[Problem] Lines in the listing below may contain the word "during". State how many do, and nothing more.

[Supplied information]
################
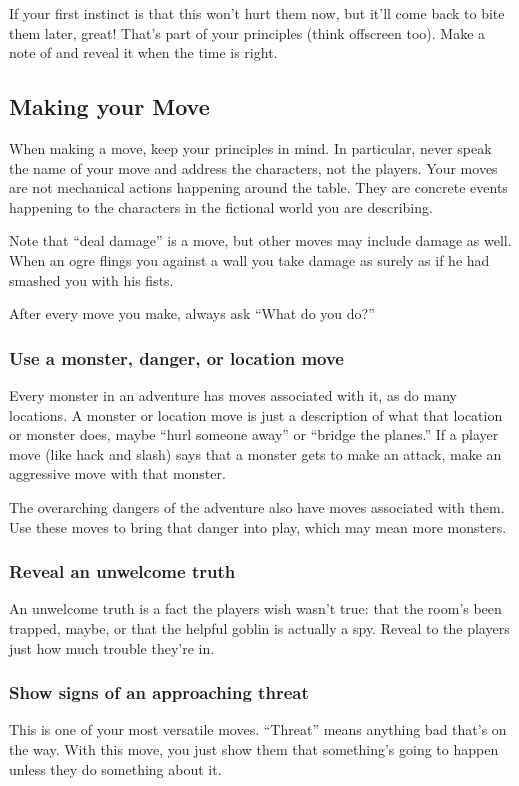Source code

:  If your first instinct is that this won't hurt them now, but it'll come back to bite them later, great! That's part of your principles (think offscreen too). Make a note of and reveal it when the time is right.
\subsection{Making your Move}


 When making a move, keep your principles in mind. In particular, never speak the name of your move and address the characters, not the players. Your moves are not mechanical actions happening around the table. They are concrete events happening to the characters in the fictional world you are describing.


 Note that ``deal damage'' is a move, but other moves may include damage as well. When an ogre flings you against a wall you take damage as surely as if he had smashed you with his fists.


 After every move you make, always ask ``What do you do?''
\subsubsection{Use a monster, danger, or location move}


 Every monster in an adventure has moves associated with it, as do many locations. A monster or location move is just a description of what that location or monster does, maybe ``hurl someone away'' or ``bridge the planes.'' If a player move (like hack and slash) says that a monster gets to make an attack, make an aggressive move with that monster.


 The overarching dangers of the adventure also have moves associated with them. Use these moves to bring that danger into play, which may mean more monsters.
\subsubsection{Reveal an unwelcome truth}


 An unwelcome truth is a fact the players wish wasn't true: that the room's been trapped, maybe, or that the helpful goblin is actually a spy. Reveal to the players just how much trouble they're in.
\subsubsection{Show signs of an approaching threat}


 This is one of your most versatile moves. ``Threat'' means anything bad that's on the way. With this move, you just show them that something's going to happen unless they do something about it.
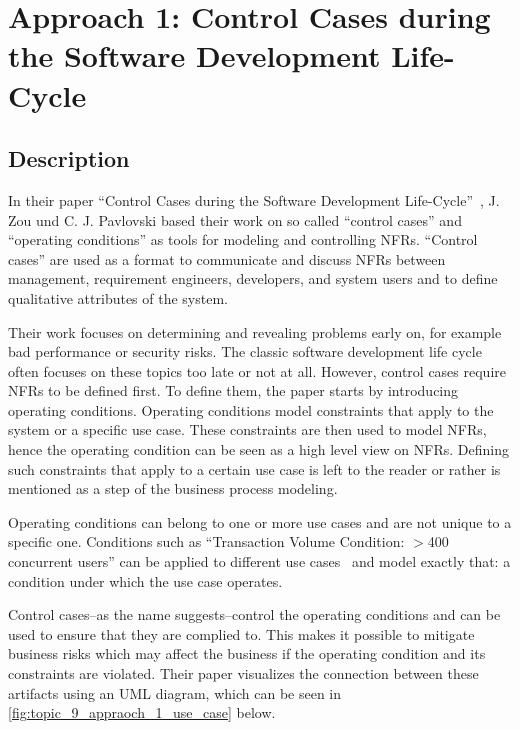 

\section{Approach 1: Control Cases during the Software Development Life-Cycle } \label{sec:9_approach_1}


\subsection{Description}

In their paper \enquote{Control Cases during the Software Development Life-Cycle}~\cite{ZouPavlovski2008}, J. Zou und C. J. Pavlovski based their work on so called  \enquote{control cases} and \enquote{operating conditions} as tools for modeling and controlling NFRs.
\newpage
\enquote{Control cases} are used as a format to communicate and discuss NFRs between management, requirement engineers, developers, and system users and to define qualitative attributes of the system.

Their work focuses on determining and revealing problems early on, for example bad performance or security risks.
The classic software development life cycle often focuses on these topics too late or not at all.
However, control cases require NFRs to be defined first.
To define them, the paper starts by introducing operating conditions.
Operating conditions model constraints that apply to the system or a specific use case. These constraints are then used to model NFRs, hence the operating condition can be seen as a high level view on NFRs.
Defining such constraints that apply to a certain use case is left to the reader or rather is mentioned as a step of the business process modeling.

Operating conditions can belong to one or more use cases and are not unique to a specific one. Conditions such as \enquote{Transaction Volume Condition: $>$400 concurrent users} can be applied to different use cases~\cite{ZouPavlovski2008} and model exactly that: a condition under which the use case operates.

Control cases--as the name suggests--control the operating conditions and can be used to ensure that they are complied to.
This makes it possible to mitigate business risks which may affect the business if the operating condition and its constraints are violated.
Their paper visualizes the connection between these artifacts using an UML diagram, which can be seen in \autoref{fig:topic_9_appraoch_1_use_case} below.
################
[Output of the task] 2